In this video, an increasingly frustrated native Japanese speaker discovers that Siri is unable to parse the spoken English word "work" when voiced with a typical Japanese accent. (kenjikinukawa via Joi Ito)


  1. The inverse of this happened to me when I was playing Brain Age on the Nintendo DS (a few years back).  In one of the games, the name of a color is flashed on the screen, and you need to quickly say the color of the lettering (not what the word says).  It was frustrating because I kept getting false negatives on certain words, until my friend advised me to use Japanese-accented English on words like “yellow.”  Suddenly, I was scoring much higher, and much borderline politically incorrect mirth ensued.

  2. My high school typing teacher told me I should be taking the class more seriously. I laughed and said to her, “We’ll all be talking to our computers in two years.” That was 1988.

    1. I had a CompSci teacher in college preach to us about how keyboards were going to be useless in 10 years because all software will be voice commanded. So I asked “what if you’re in a noisy subway or don’t want everybody to know what you’re doing?” He got so mad his face turned red and I kept getting bad marks on my assignments, but it was totally worth it.

  3. The really awful part of this is that siri is asking a multiple choice question- all she needs is to distinguish walk/fuck/wall from home. I hope in future versions they won’t make the speech recognition fuck any harder than it has to.

  4. You’d think with a binary choice like this it could best-fit to one of the two choices. For the most part it correctly identifies the /w/ and /k/, that’s more than enough to distinguish between “work” and “home.”

  5. Given the massive pronunciation differences between Japanese speech and English, I’m not surprised in the slightest that a speech system designed for English vocal patterns and phonemes is going to fail with such an accent. Meanwhile, this video is from about a year ago – while I don’t expect Siri to fare any better today, it’s also not showing the current state of things.

          1.  You’d be surprised.  I teach a variety of non-native Japanese speakers, and their accents in Japanese are pretty atrocious.

          2. I had several Japanese roommates in the US.  Once you’ve spent five years listening to English in a thick Japanese accent, it makes it quite easy to replicate it.

          3. Almost 10 years studying Japanese, 3 of which were spend living and working in Japan, and I still have difficulty pronouncing ‘myo’ (as in the town, Myodani) vs ‘miyo.’ I can hear how I’m wrong, but I just can’t produce the right sounds when I’m talking quickly.

    1. I’m sure that, if I was to whip-up a half-broken piece of beta software, I wouldn’t market it as the most important new feature of my new phone. Especially if I was a company that tried to sell myself as making things that “just work”.

  6. I still find it odd that Apple has put so much focus on a feature that is ultimately a just a gimmick for most people, especially at it’s current level of functionality, while so badly failing at something so heavily relied-upon as mapping.

    1.  Because they’re new to the cartography business. Doesn’t anyone remember tumblrs and such that were devoted to Google Maps errors, not so long ago?

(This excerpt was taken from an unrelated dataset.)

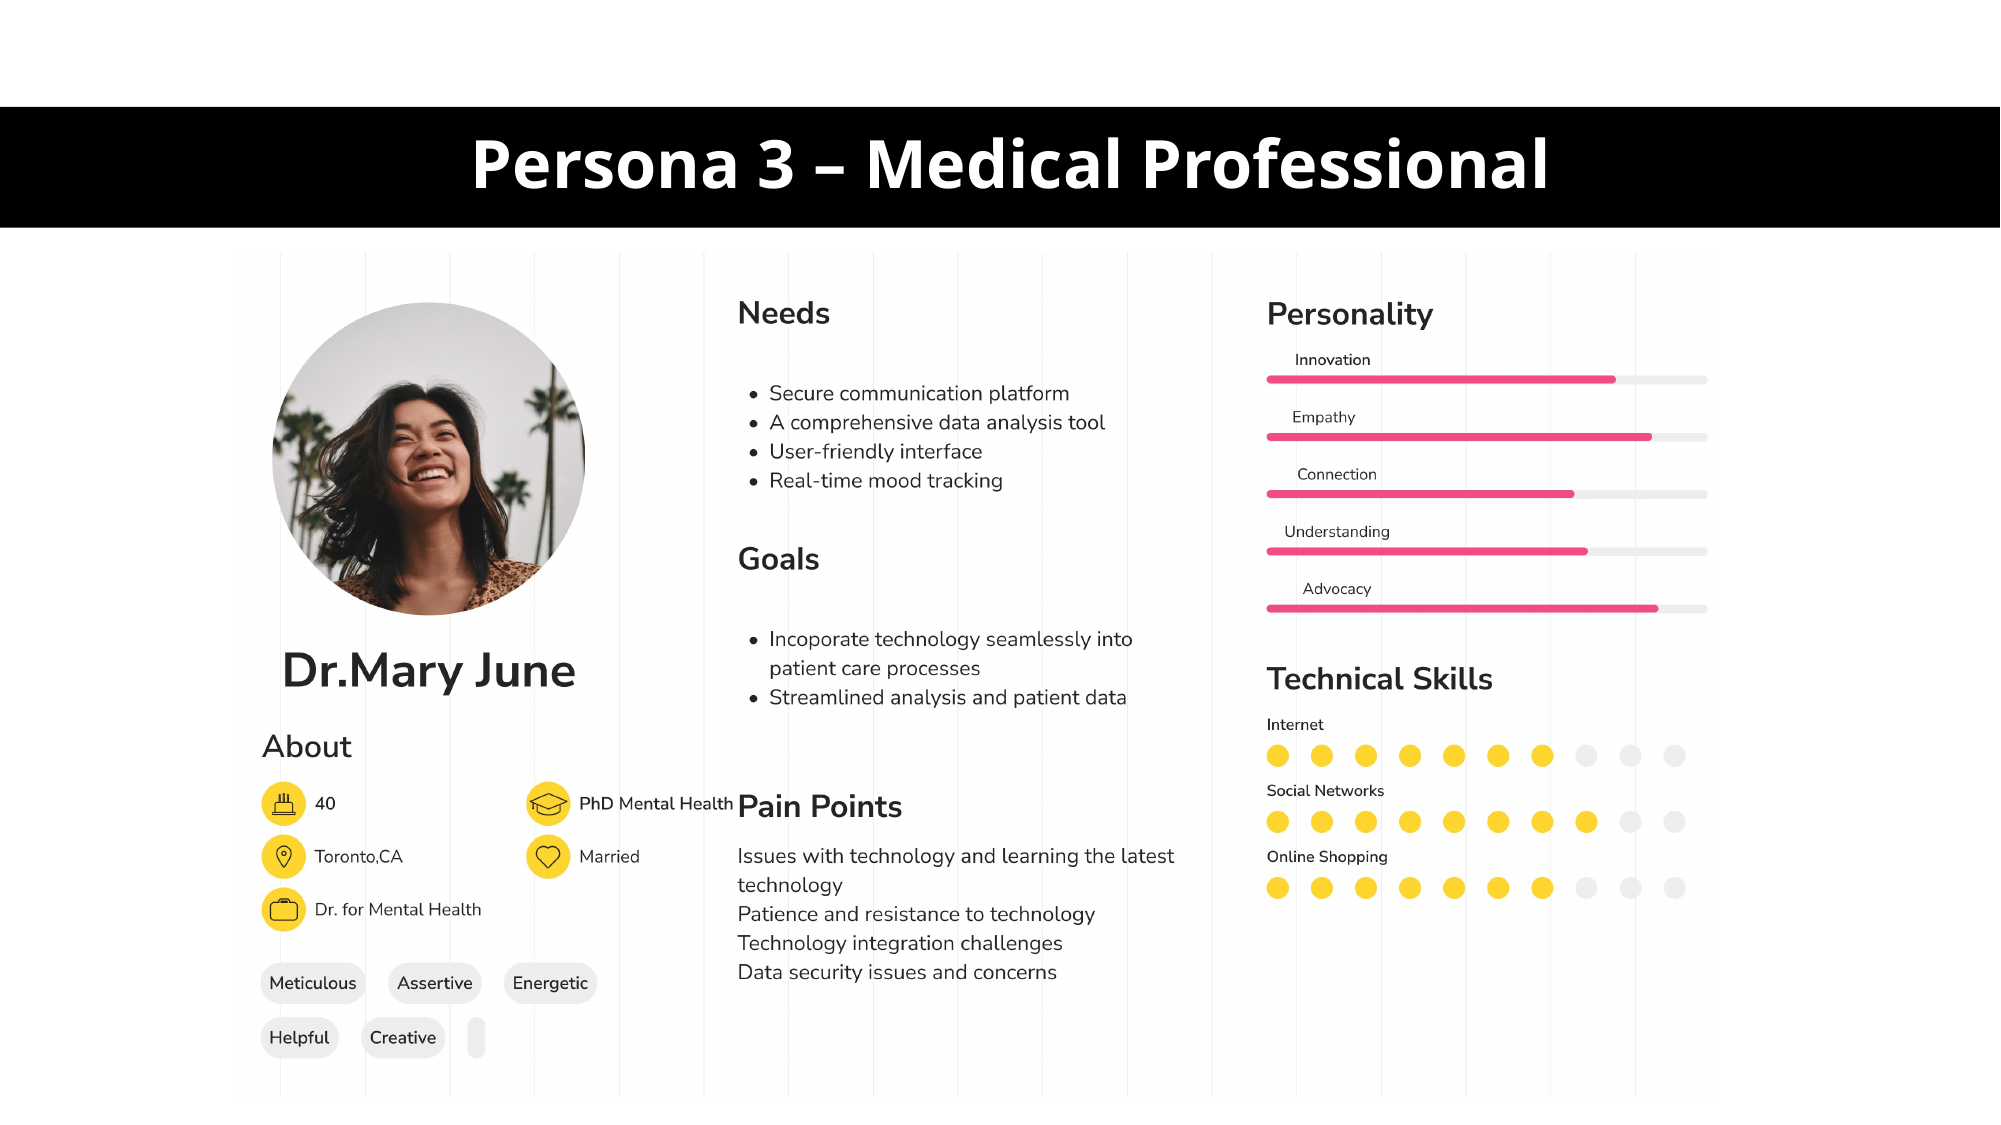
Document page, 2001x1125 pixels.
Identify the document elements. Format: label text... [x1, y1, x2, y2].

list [239, 252, 1719, 1098]
text_box [0, 106, 2000, 229]
title Persona 3 – Medical Professional [91, 105, 1931, 228]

      1. If you use Siri to search for information, you’re less likely to need to go to Google to search for things. Over time Siri could become your Search Engine of choice, and Apple could start to charge for sponsored results and usurp Google Ads. Even if Apple doesn’t charge, they’ve still dealt a huge blow to Google by reducing Google’s traffic. The prize for getting voice activated search right is huge for both Apple and Google.

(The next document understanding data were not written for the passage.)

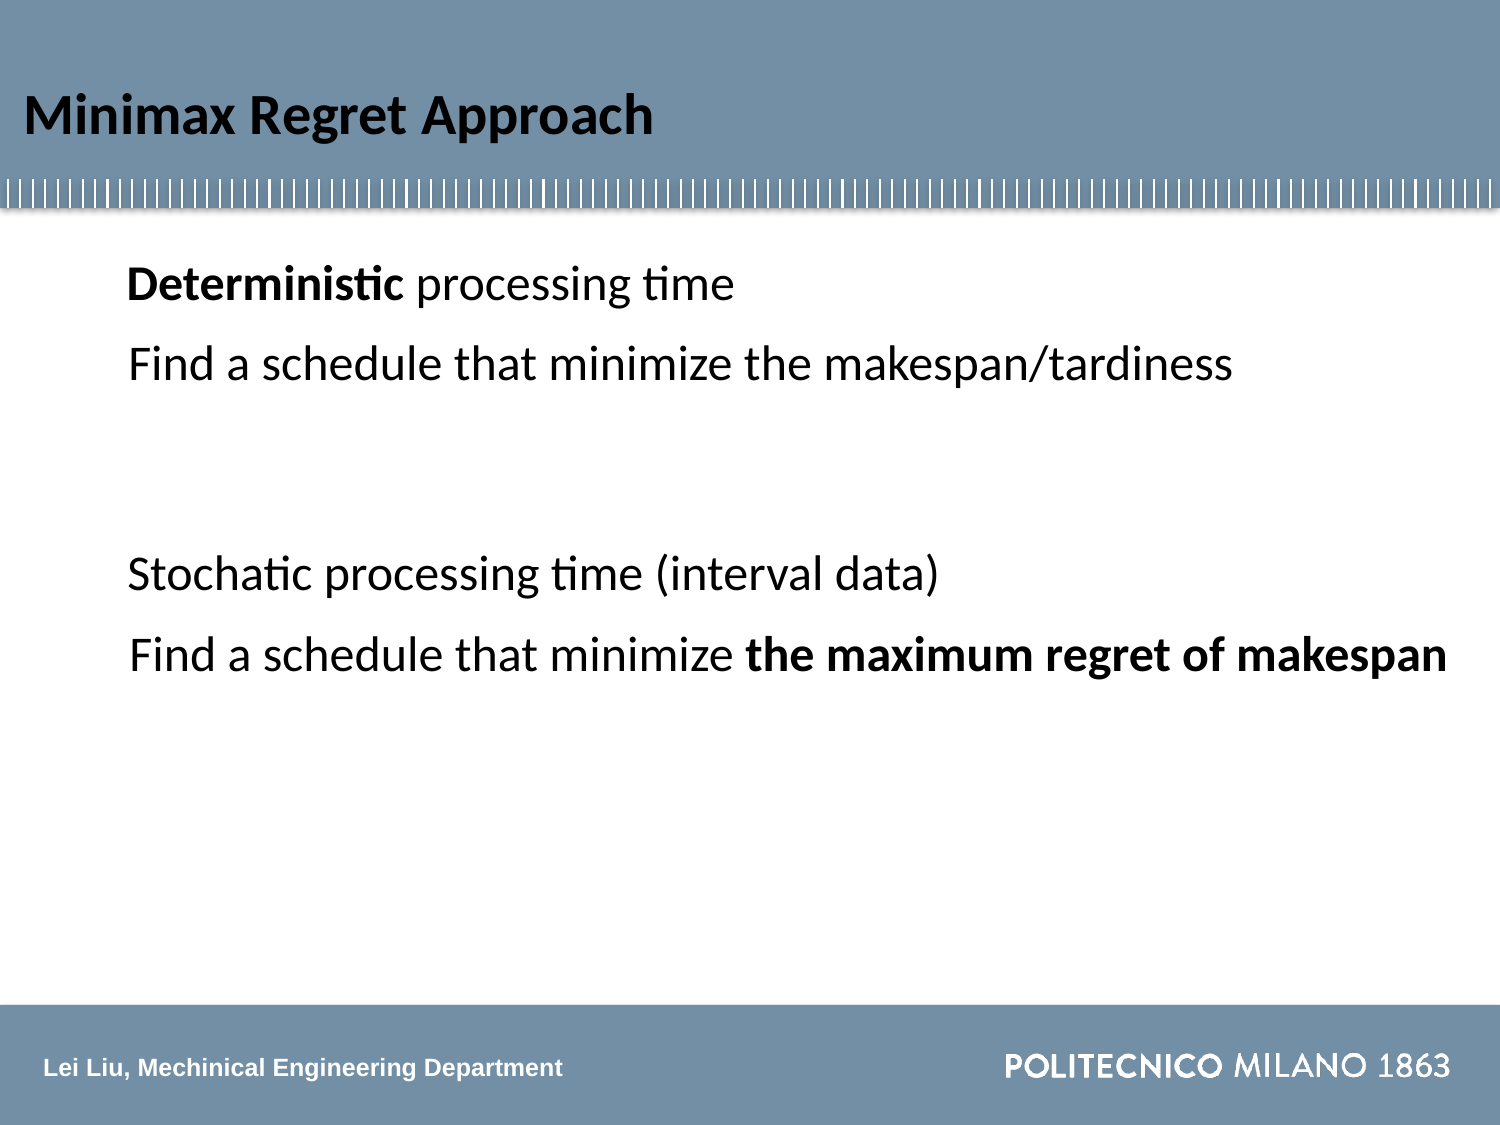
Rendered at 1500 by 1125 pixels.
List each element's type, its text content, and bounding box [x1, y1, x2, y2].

text_box Minimax Regret Approach [8, 69, 1259, 154]
picture [999, 1041, 1456, 1089]
text_box Deterministic processing time [111, 242, 751, 318]
text_box Find a schedule that minimize the makespan/tardiness [113, 323, 1249, 398]
text_box Stochatic processing time (interval data) [112, 533, 956, 609]
text_box Find a schedule that minimize the maximum regret of makespan [114, 613, 1464, 689]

  7. I know this was designed as an object lesson, but a “real” user would have just tapped “work” on the screen and gotten on with his life.
    Worth noting that it had no problem recognizing that he wanted to send an email, and I could barely understand that query myself.

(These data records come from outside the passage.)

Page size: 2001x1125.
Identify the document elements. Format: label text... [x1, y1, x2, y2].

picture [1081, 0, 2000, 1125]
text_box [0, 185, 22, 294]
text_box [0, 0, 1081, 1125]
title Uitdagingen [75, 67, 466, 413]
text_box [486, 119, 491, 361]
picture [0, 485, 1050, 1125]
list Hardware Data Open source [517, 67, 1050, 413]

  8. I find it interesting that anyone would see the problem as being more about Siri’s poor speech recognition rather than the guy’s poor English pronunciation. I totally agree that Siri should be sophisticated enough to pick the closest-sounding word between the two given choices… but I also can’t help thinking that the guy thoroughly squandered the six years of compulsory English lessons he (presumably) had in junior-high and high school… As an English teacher in Japan I try my darnedest to get my students out of thinking, “Oh well, katakana English is close enough”… because as this video demonstrates, sometimes it just isn’t… ;-)

Comments are closed.